Give the lines as a JSON list of strings, one string per line and no blank lines, starting with the line containing "collection date: 1962-07-25/1962-07-26" and going on through the line containing "family: Nymphaeaceae".

## MATERIAL TO PROCESS
•••

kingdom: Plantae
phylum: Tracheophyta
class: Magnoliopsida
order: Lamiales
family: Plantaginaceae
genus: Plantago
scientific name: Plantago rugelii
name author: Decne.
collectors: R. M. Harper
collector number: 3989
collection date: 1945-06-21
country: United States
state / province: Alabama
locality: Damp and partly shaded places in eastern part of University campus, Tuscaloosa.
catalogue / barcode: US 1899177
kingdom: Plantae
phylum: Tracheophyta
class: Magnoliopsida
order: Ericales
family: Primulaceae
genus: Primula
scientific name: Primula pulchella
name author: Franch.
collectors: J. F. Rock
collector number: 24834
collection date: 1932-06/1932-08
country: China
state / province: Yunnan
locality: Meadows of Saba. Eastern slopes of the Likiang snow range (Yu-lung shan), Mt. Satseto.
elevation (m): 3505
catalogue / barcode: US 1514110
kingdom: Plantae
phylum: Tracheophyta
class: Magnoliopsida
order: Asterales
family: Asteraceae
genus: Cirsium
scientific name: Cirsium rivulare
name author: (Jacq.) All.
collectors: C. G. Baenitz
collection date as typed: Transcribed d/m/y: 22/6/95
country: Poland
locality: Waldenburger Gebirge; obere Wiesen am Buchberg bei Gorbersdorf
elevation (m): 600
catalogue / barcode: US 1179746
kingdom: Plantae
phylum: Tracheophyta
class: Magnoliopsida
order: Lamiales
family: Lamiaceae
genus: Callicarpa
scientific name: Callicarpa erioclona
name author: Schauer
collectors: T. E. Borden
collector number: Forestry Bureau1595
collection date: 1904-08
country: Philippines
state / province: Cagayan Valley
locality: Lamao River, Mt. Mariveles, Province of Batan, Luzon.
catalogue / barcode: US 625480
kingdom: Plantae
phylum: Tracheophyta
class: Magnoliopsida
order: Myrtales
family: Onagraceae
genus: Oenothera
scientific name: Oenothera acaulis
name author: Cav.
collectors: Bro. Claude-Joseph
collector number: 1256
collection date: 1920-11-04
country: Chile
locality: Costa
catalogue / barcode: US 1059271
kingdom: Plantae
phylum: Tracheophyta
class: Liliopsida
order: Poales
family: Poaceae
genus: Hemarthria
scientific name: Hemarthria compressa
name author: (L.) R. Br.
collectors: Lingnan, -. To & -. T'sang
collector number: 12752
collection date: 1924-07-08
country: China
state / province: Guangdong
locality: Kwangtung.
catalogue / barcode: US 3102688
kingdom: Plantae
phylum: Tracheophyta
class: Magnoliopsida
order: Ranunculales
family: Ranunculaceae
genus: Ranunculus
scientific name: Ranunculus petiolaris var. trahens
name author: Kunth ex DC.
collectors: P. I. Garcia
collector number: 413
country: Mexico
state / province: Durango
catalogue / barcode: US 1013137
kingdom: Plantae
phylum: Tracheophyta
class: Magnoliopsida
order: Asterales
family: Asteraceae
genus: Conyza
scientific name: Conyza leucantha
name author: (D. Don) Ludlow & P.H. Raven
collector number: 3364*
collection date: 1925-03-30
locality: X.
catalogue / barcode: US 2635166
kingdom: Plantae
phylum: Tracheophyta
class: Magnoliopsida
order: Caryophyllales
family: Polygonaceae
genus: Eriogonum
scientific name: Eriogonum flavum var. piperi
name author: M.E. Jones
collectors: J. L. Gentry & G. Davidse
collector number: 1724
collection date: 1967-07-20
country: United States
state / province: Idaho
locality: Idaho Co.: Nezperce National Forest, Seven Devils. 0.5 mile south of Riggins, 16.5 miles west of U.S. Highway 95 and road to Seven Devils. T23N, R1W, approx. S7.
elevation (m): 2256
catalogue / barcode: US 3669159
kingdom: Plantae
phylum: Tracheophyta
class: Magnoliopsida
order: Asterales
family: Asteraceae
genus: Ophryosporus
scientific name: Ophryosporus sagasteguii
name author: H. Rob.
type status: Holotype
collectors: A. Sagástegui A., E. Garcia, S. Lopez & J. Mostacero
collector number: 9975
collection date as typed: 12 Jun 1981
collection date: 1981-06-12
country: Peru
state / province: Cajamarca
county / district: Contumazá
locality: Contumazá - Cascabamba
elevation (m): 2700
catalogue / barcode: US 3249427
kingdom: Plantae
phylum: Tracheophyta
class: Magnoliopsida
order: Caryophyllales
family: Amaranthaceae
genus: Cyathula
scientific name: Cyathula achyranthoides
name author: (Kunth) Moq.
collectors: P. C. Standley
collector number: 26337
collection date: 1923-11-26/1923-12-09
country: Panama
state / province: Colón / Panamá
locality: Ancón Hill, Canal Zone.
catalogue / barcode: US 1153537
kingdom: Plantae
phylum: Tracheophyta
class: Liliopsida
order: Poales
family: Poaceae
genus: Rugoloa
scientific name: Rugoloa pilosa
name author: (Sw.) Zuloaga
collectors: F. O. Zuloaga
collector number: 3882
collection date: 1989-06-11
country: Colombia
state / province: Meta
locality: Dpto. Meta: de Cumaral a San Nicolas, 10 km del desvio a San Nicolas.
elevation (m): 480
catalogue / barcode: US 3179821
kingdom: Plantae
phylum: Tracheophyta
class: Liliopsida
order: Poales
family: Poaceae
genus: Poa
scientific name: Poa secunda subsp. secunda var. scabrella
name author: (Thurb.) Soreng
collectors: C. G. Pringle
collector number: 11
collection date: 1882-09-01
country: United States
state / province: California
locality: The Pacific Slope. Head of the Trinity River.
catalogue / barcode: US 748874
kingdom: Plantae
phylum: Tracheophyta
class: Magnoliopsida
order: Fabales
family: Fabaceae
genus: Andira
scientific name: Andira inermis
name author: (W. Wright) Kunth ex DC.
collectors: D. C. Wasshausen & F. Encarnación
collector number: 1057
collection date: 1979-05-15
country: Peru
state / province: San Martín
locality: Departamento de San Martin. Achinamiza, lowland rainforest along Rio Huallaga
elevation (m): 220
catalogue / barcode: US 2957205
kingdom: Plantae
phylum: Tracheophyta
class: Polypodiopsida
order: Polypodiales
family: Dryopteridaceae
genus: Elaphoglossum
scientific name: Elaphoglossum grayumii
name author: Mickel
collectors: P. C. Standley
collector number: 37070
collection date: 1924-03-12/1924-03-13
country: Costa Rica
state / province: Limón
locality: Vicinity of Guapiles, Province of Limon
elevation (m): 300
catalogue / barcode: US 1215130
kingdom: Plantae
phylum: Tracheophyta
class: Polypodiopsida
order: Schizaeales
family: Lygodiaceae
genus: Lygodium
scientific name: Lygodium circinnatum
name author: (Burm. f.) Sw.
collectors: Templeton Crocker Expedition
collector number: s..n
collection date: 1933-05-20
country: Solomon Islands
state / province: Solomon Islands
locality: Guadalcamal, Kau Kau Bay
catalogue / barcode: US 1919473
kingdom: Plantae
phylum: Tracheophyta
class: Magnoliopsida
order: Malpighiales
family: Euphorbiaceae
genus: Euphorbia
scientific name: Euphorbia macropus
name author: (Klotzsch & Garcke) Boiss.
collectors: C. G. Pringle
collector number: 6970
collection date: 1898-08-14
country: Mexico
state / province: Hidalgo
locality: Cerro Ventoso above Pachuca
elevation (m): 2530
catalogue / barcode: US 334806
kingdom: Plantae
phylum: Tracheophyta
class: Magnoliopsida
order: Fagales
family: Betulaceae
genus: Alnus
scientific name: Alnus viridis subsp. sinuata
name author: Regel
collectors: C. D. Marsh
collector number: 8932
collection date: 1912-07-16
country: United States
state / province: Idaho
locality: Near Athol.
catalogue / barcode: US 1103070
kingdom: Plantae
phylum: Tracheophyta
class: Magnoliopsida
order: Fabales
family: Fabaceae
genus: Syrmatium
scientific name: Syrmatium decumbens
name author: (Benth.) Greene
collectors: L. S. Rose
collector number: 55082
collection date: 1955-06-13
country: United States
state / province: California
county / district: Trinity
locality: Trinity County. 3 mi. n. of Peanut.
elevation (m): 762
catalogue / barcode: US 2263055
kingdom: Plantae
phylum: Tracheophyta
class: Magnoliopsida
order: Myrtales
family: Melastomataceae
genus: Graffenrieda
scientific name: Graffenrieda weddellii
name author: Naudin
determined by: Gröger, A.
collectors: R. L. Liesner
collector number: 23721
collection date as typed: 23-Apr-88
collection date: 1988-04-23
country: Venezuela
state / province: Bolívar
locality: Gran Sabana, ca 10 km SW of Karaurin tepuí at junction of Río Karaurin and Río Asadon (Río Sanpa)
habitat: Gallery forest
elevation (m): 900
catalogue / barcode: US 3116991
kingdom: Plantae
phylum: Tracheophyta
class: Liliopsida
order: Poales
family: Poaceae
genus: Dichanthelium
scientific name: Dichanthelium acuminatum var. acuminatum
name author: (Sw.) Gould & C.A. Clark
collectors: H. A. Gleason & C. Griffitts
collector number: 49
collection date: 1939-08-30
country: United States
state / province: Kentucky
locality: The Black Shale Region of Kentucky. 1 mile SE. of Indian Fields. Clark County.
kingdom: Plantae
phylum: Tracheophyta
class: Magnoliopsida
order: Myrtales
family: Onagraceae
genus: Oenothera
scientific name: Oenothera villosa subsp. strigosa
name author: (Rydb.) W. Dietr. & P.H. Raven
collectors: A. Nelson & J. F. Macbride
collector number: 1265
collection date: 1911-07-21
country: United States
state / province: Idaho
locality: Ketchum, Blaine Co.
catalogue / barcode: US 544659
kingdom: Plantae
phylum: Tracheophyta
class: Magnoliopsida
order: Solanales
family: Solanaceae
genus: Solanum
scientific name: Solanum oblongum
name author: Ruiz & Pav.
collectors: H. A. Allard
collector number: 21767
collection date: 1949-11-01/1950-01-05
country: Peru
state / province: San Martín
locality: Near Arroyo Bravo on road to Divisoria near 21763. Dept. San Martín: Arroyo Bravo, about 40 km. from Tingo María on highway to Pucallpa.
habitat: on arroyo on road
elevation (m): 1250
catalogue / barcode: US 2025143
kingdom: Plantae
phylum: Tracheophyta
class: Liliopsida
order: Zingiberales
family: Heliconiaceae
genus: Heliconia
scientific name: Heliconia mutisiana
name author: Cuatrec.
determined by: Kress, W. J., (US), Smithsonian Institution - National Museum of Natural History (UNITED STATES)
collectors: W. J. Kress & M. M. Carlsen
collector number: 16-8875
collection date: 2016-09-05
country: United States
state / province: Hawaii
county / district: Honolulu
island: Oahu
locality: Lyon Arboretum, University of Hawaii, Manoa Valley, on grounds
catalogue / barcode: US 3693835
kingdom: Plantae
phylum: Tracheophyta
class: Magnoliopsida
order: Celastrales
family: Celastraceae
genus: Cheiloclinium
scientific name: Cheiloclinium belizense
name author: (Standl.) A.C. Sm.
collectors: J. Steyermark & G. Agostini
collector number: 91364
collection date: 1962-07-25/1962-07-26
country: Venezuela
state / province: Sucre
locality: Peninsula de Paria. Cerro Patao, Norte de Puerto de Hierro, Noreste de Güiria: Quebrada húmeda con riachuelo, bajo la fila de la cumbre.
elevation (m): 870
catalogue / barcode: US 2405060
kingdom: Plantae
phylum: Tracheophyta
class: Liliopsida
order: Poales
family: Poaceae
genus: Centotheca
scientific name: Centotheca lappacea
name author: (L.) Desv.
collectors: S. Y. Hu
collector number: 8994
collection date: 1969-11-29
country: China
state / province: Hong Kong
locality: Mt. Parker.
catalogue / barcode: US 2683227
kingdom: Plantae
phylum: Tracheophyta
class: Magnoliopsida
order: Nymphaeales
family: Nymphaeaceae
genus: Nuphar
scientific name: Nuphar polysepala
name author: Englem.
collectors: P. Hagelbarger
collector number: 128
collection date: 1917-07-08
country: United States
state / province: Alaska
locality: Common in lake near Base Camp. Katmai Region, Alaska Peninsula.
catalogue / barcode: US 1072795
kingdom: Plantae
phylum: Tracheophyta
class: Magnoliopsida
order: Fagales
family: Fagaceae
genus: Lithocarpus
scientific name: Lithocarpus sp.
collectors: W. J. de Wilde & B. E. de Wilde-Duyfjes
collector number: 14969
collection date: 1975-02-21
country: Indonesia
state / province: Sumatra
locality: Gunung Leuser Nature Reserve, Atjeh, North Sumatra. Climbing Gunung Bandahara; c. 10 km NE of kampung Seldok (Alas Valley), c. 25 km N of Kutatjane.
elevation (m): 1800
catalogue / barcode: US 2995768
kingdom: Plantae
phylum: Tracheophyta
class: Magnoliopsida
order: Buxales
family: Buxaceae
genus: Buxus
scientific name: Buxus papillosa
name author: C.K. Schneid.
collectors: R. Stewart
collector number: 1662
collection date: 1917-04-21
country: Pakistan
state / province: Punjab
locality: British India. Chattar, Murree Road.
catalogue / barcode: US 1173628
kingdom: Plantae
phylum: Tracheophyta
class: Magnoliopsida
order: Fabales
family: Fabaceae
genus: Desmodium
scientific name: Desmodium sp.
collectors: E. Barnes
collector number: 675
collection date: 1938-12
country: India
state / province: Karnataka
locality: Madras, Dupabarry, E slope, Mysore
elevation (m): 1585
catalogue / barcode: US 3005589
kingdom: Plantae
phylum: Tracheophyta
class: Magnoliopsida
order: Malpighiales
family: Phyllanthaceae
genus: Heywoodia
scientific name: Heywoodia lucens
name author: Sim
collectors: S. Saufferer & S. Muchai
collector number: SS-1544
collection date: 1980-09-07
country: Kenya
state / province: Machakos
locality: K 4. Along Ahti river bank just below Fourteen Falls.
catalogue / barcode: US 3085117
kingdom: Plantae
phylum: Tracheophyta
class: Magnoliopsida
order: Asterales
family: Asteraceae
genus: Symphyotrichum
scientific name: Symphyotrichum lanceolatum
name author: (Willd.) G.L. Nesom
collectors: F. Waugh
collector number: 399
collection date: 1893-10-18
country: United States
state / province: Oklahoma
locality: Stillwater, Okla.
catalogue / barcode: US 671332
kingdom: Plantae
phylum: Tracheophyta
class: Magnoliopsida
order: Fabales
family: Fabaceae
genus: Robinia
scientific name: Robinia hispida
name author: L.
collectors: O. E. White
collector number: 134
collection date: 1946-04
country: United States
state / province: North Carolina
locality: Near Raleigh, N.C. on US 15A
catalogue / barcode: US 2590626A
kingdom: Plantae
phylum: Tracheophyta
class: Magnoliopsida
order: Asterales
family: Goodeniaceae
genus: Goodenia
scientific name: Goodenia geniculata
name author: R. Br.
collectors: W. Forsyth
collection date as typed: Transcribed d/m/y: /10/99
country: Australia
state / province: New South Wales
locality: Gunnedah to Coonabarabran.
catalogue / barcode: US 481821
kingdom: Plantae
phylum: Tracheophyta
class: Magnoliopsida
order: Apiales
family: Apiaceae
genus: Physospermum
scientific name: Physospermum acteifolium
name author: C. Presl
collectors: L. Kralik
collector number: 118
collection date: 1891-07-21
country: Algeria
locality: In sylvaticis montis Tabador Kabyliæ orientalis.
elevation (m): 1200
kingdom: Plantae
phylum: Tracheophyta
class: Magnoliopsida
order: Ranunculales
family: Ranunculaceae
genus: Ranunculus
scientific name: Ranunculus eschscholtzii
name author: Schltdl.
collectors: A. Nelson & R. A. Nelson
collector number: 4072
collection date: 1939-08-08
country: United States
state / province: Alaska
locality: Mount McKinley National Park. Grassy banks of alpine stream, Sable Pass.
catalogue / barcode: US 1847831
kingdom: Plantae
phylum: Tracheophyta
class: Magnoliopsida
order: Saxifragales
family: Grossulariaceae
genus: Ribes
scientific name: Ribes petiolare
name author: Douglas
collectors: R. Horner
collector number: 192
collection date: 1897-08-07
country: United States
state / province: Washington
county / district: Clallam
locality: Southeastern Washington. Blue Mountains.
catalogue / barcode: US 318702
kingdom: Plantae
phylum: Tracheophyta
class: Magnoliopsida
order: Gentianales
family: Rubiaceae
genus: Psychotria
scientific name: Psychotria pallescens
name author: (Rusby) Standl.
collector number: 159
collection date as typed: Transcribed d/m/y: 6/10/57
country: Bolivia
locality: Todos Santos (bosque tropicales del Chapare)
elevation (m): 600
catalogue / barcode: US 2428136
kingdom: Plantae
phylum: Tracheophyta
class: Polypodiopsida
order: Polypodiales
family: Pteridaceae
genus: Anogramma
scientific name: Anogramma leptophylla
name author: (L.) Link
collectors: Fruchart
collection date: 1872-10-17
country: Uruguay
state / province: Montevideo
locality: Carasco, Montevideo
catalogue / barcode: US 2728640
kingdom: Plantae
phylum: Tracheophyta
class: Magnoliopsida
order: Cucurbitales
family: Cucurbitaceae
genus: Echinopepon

•••

## SOLUTION
[
  "collection date: 1962-07-25/1962-07-26",
  "country: Venezuela",
  "state / province: Sucre",
  "locality: Peninsula de Paria. Cerro Patao, Norte de Puerto de Hierro, Noreste de Güiria: Quebrada húmeda con riachuelo, bajo la fila de la cumbre.",
  "elevation (m): 870",
  "catalogue / barcode: US 2405060",
  "kingdom: Plantae",
  "phylum: Tracheophyta",
  "class: Liliopsida",
  "order: Poales",
  "family: Poaceae",
  "genus: Centotheca",
  "scientific name: Centotheca lappacea",
  "name author: (L.) Desv.",
  "collectors: S. Y. Hu",
  "collector number: 8994",
  "collection date: 1969-11-29",
  "country: China",
  "state / province: Hong Kong",
  "locality: Mt. Parker.",
  "catalogue / barcode: US 2683227",
  "kingdom: Plantae",
  "phylum: Tracheophyta",
  "class: Magnoliopsida",
  "order: Nymphaeales",
  "family: Nymphaeaceae"
]